Monday of last week, U.S. Rep. Tim Griffin, R-Ark., took the 8:55 a.m. flight from Little Rock to Washington, as usual. He hit the ground running that afternoon and didn’t stop much until he was on the plane headed back to Little Rock Thursday afternoon. He spent 30 minutes with his family and then headed to a fundraiser — mostly close friends, he said, who listened as he talked about the personal difficulties of serving in Congress. It was nighttime before he was home.
The next day, his wife, Elizabeth, and children, Mary Katherine, 6, and John, 3, headed out of town to see her parents. He’d barely seen them all week, which was not unusual. Left in Little Rock to work in his campaign office, Griffin finalized a decision he and Elizabeth had been considering for months: He was leaving Congress after two terms.
“My kids, they’re very articulate on this issue, and they made their feelings known, and I would be unfair if I didn’t say that they’ve been a part of this process. … They want to see more of me,” he said Monday, the day he made his decision public.
Griffin said others in Congress told him he was making the right decision. Were his children grown and out of the house, a longer congressional career would have been an option. He’s been able to take his son with him to spend a week in Washington, but it’s not like being home. “As my boy in particular has gotten older, his best friend’s his daddy, and I’m the only daddy he’s got,” he said.
Supposedly Griffin was somewhat vulnerable this election, and it might have been a tough race, but incumbents rarely lose. Officeholders often say it, but he certainly sounds sincere when he says he’s leaving to spend more time with his family.
This is not a political obituary. Griffin still has 15 months left in his term and, only 45, hasn’t shut the door on running for office later.
He’ll have to make a living regardless, and with his experience in Congress and his law degree, it will be a good one. He said he doesn’t have anything lined up, but as a member of the powerful House Ways and Means Committee, he’s been helping write the nation’s tax laws.
If he wants it, he would not be the first Arkansan to become a lobbyist. Former Sens. Dale Bumpers, Tim Hutchinson and Blanche Lincoln and former Reps. Ed Bethune, Jay Dickey and Beryl Anthony all have done that or something like that. So have former Reps. Mike Ross and Asa Hutchinson, the two frontrunners in next year’s governor’s race, though Ross did not do it for long.
Griffin said he never planned a long career in Congress, which is a good thing because I don’t see how a guy whose engine revs that fast could have stayed too long. He’s intense. He sees it as part of his job to engage his constituents – all 700,000 of them, individually if necessary. He gave out his cell phone number during public appearances and would take calls on it. He told me he doesn’t regret doing that, but it must have detracted from needed down time.
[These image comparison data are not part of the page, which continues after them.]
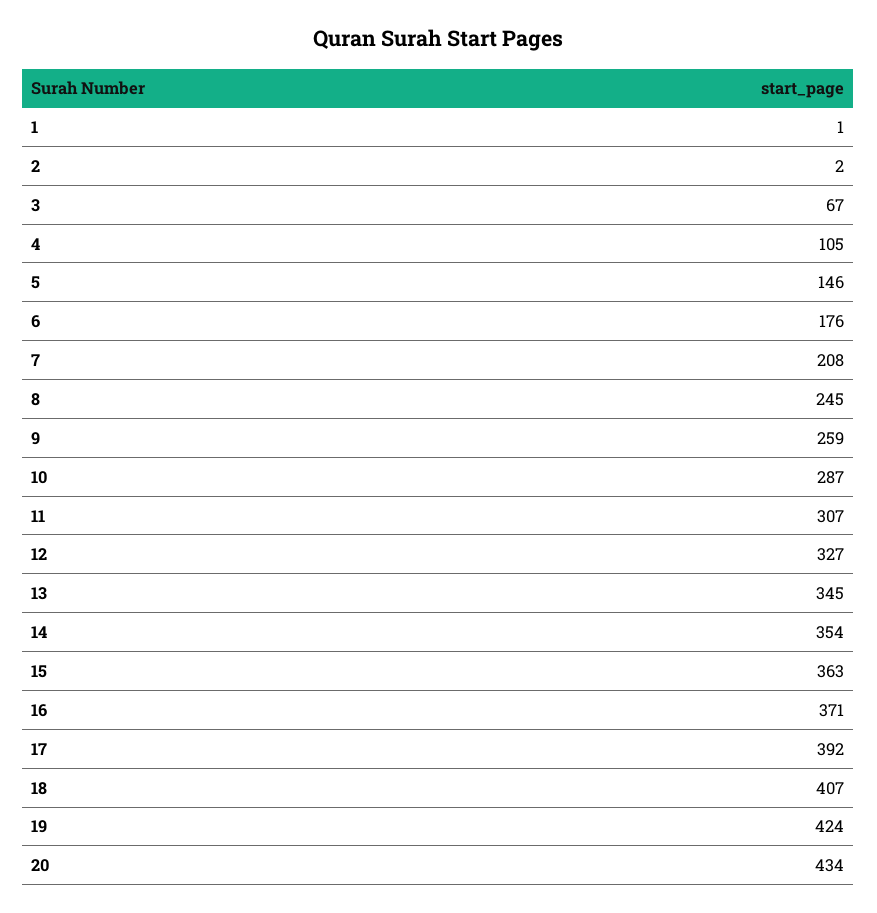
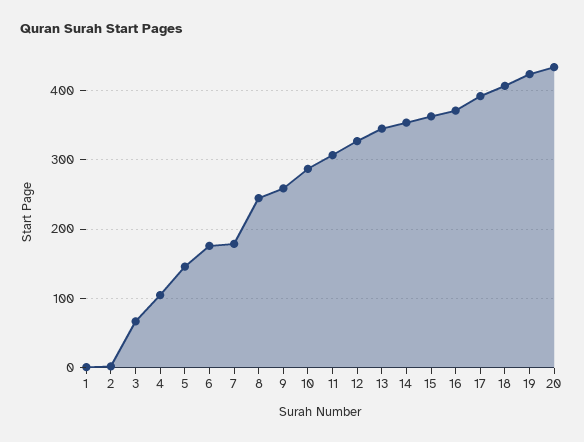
7: 208 -> 180

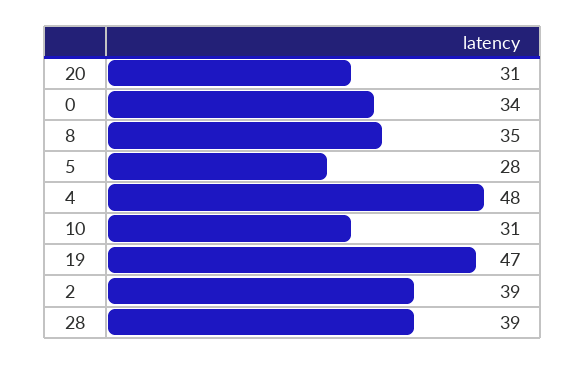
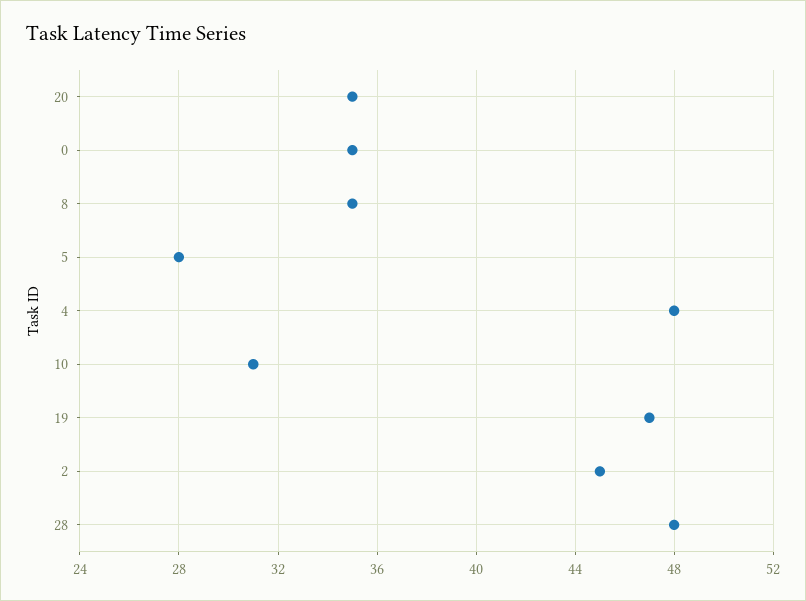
20: 31 -> 35
0: 34 -> 35
2: 39 -> 45
28: 39 -> 48

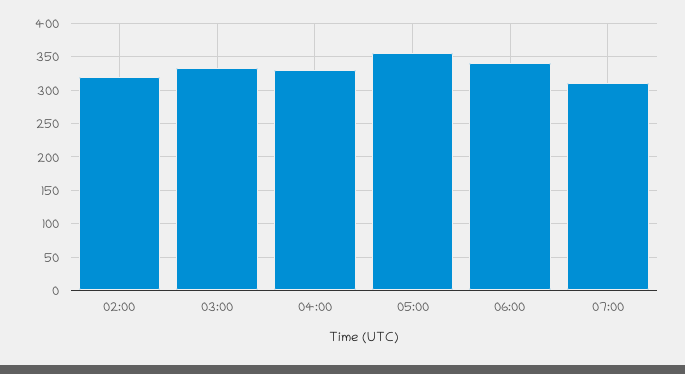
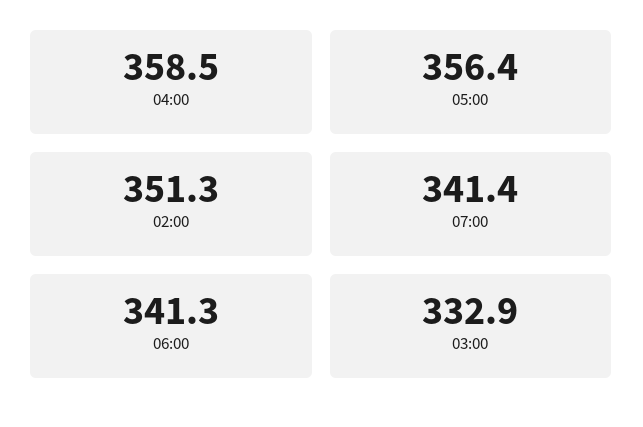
02:00: 320 -> 351.3
04:00: 330 -> 358.5
07:00: 310 -> 341.4

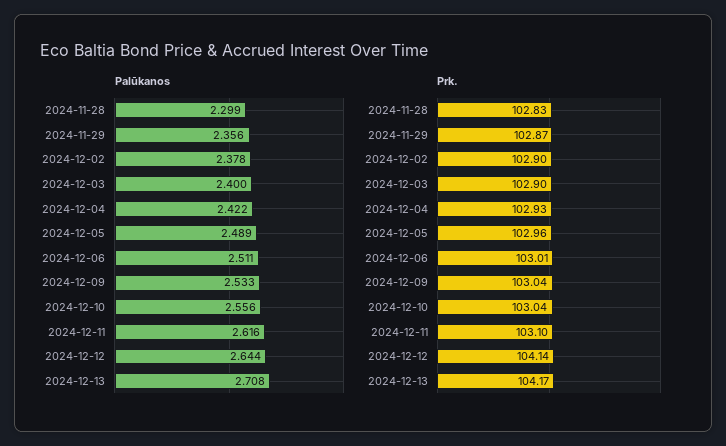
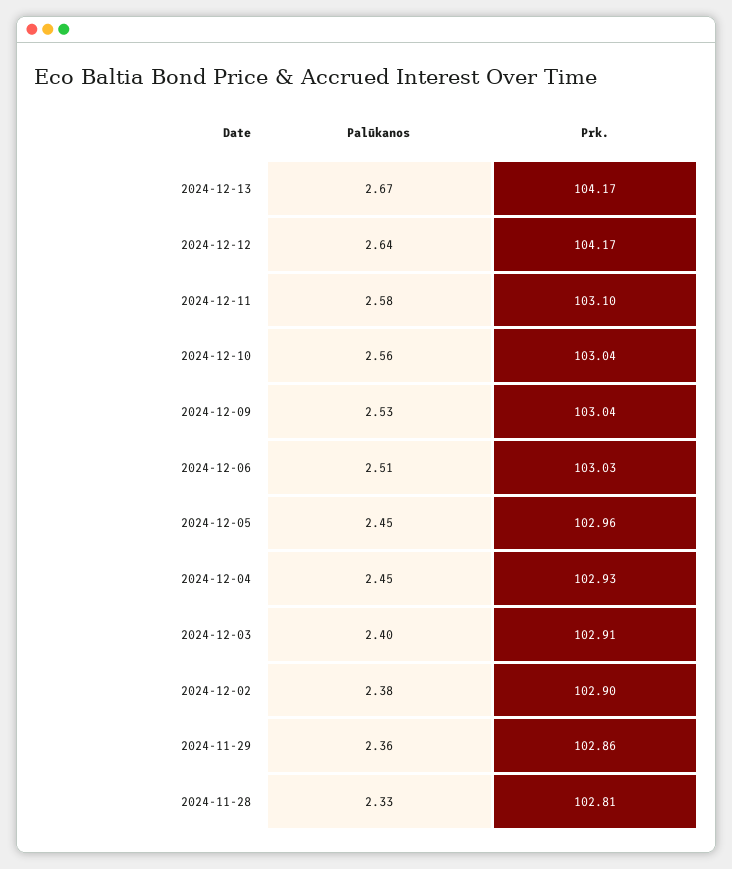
Palūkanos, 2024-11-28: 2.299 -> 2.33
Palūkanos, 2024-12-04: 2.422 -> 2.45
Palūkanos, 2024-12-05: 2.489 -> 2.45
Palūkanos, 2024-12-11: 2.616 -> 2.58
Palūkanos, 2024-12-13: 2.708 -> 2.67
Prk., 2024-11-28: 102.83 -> 102.81
Prk., 2024-11-29: 102.87 -> 102.86
Prk., 2024-12-03: 102.9 -> 102.91
Prk., 2024-12-06: 103.01 -> 103.03
Prk., 2024-12-12: 104.14 -> 104.17

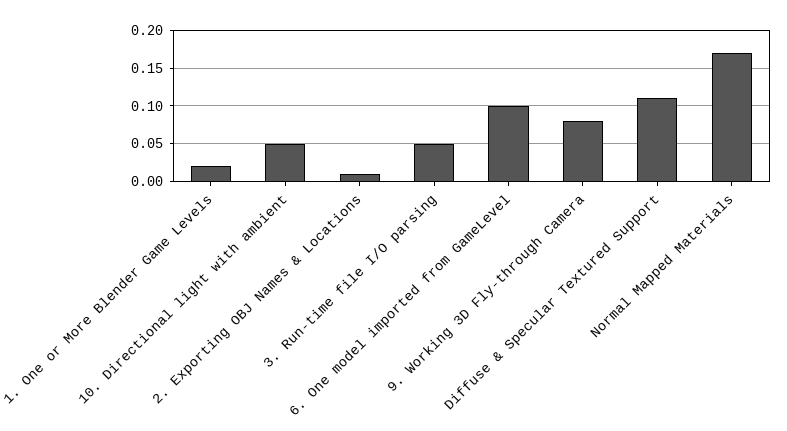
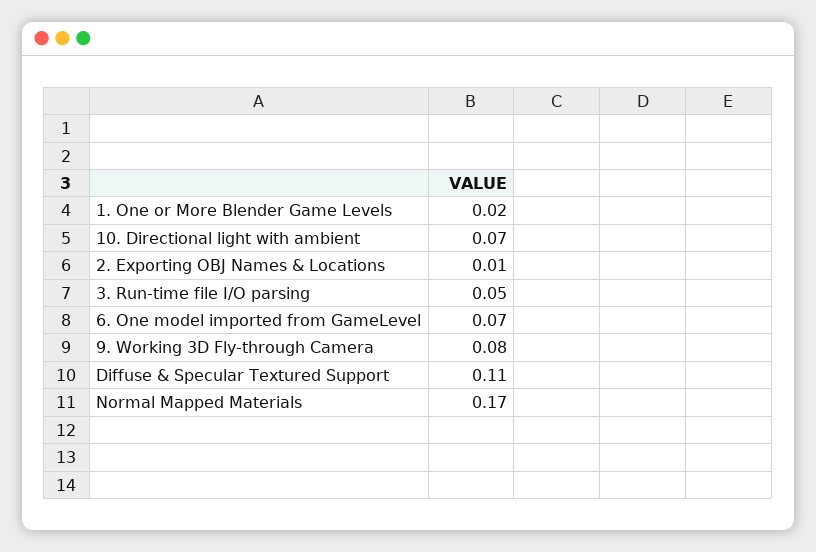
10. Directional light with ambient: 0.05 -> 0.07
6. One model imported from GameLevel: 0.1 -> 0.07

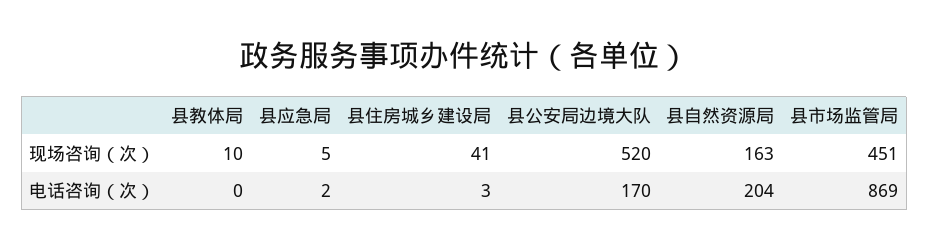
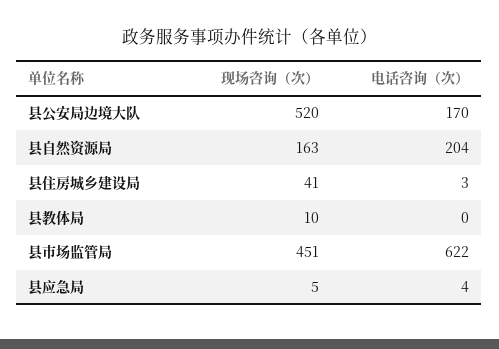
县应急局, 电话咨询（次）: 2 -> 4
县市场监管局, 电话咨询（次）: 869 -> 622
Now that the seat won’t be contested by an incumbent, candidates from both parties will be lining up to run for it. It will be a hotly contested race because there’s a chance it could switch parties, which doesn’t happen all that much these days.
Those who run will have to make decisions about their priorities. Often, they’ll have to choose between House and home. As Griffin found, when you’re a member of Congress, lots of people — including the most important ones — want to see more of you, they make their feelings known, and they’re very articulate.